What is being asked> Give back exactly the lines from the "Gardinen nach Aufhängung" line to the final line of the records, and only those, minus any pictures.

*** Opening of The data ***

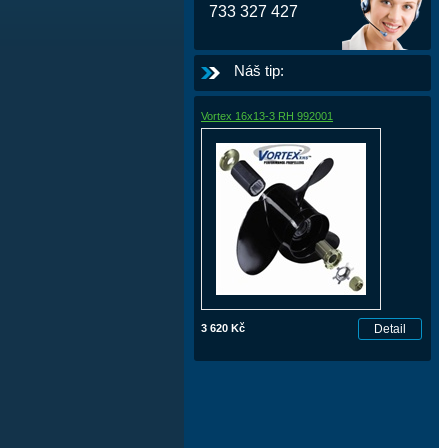
733 327 427
Náš tip:
Vortex 16x13-3 RH 992001
3 620 Kč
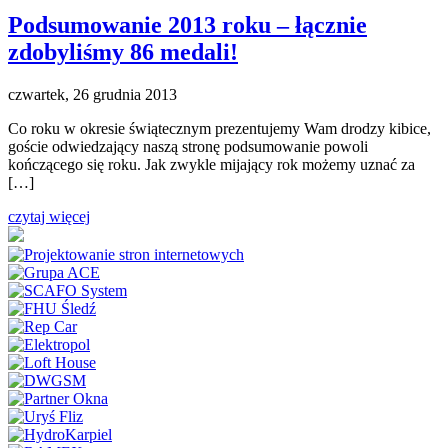
Podsumowanie 2013 roku – łącznie
zdobyliśmy 86 medali!
czwartek, 26 grudnia 2013
Co roku w okresie świątecznym prezentujemy Wam drodzy kibice,
goście odwiedzający naszą stronę podsumowanie powoli
kończącego się roku. Jak zwykle mijający rok możemy uznać za
[…]
czytaj więcej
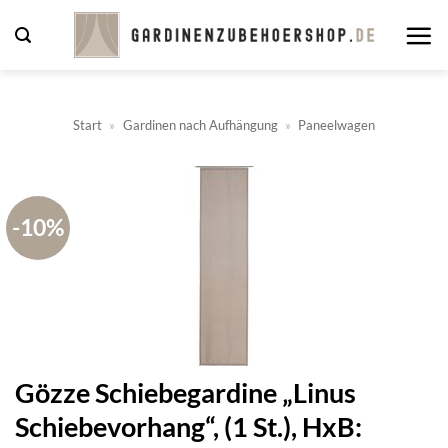
Zum
Inhalt
springen
Start
»
Gardinen nach Aufhängung
»
Paneelwagen
-10%
Gözze Schiebegardine „Linus
Schiebevorhang“, (1 St.), HxB:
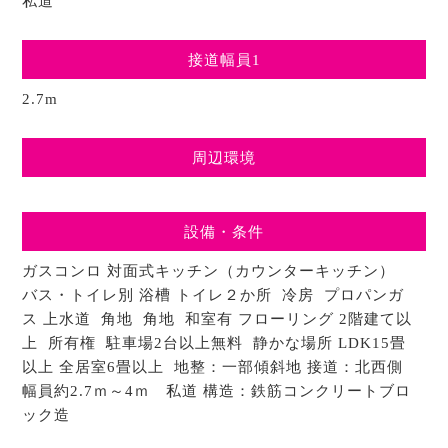
私道
接道幅員1
2.7m
周辺環境
設備・条件
ガスコンロ 対面式キッチン（カウンターキッチン）
バス・トイレ別 浴槽 トイレ２か所 冷房 プロパンガ
ス 上水道 角地 角地 和室有 フローリング 2階建て以
上 所有権 駐車場2台以上無料 静かな場所 LDK15畳
以上 全居室6畳以上 地整：一部傾斜地 接道：北西側
幅員約2.7ｍ～4ｍ 私道 構造：鉄筋コンクリートブロ
ック造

*** Close of The data ***

Response to this exercise>
Gardinen nach Aufhängung
»
Paneelwagen
-10%
Gözze Schiebegardine „Linus
Schiebevorhang“, (1 St.), HxB:
私道
接道幅員1
2.7m
周辺環境
設備・条件
ガスコンロ 対面式キッチン（カウンターキッチン）
バス・トイレ別 浴槽 トイレ２か所 冷房 プロパンガ
ス 上水道 角地 角地 和室有 フローリング 2階建て以
上 所有権 駐車場2台以上無料 静かな場所 LDK15畳
以上 全居室6畳以上 地整：一部傾斜地 接道：北西側
幅員約2.7ｍ～4ｍ 私道 構造：鉄筋コンクリートブロ
ック造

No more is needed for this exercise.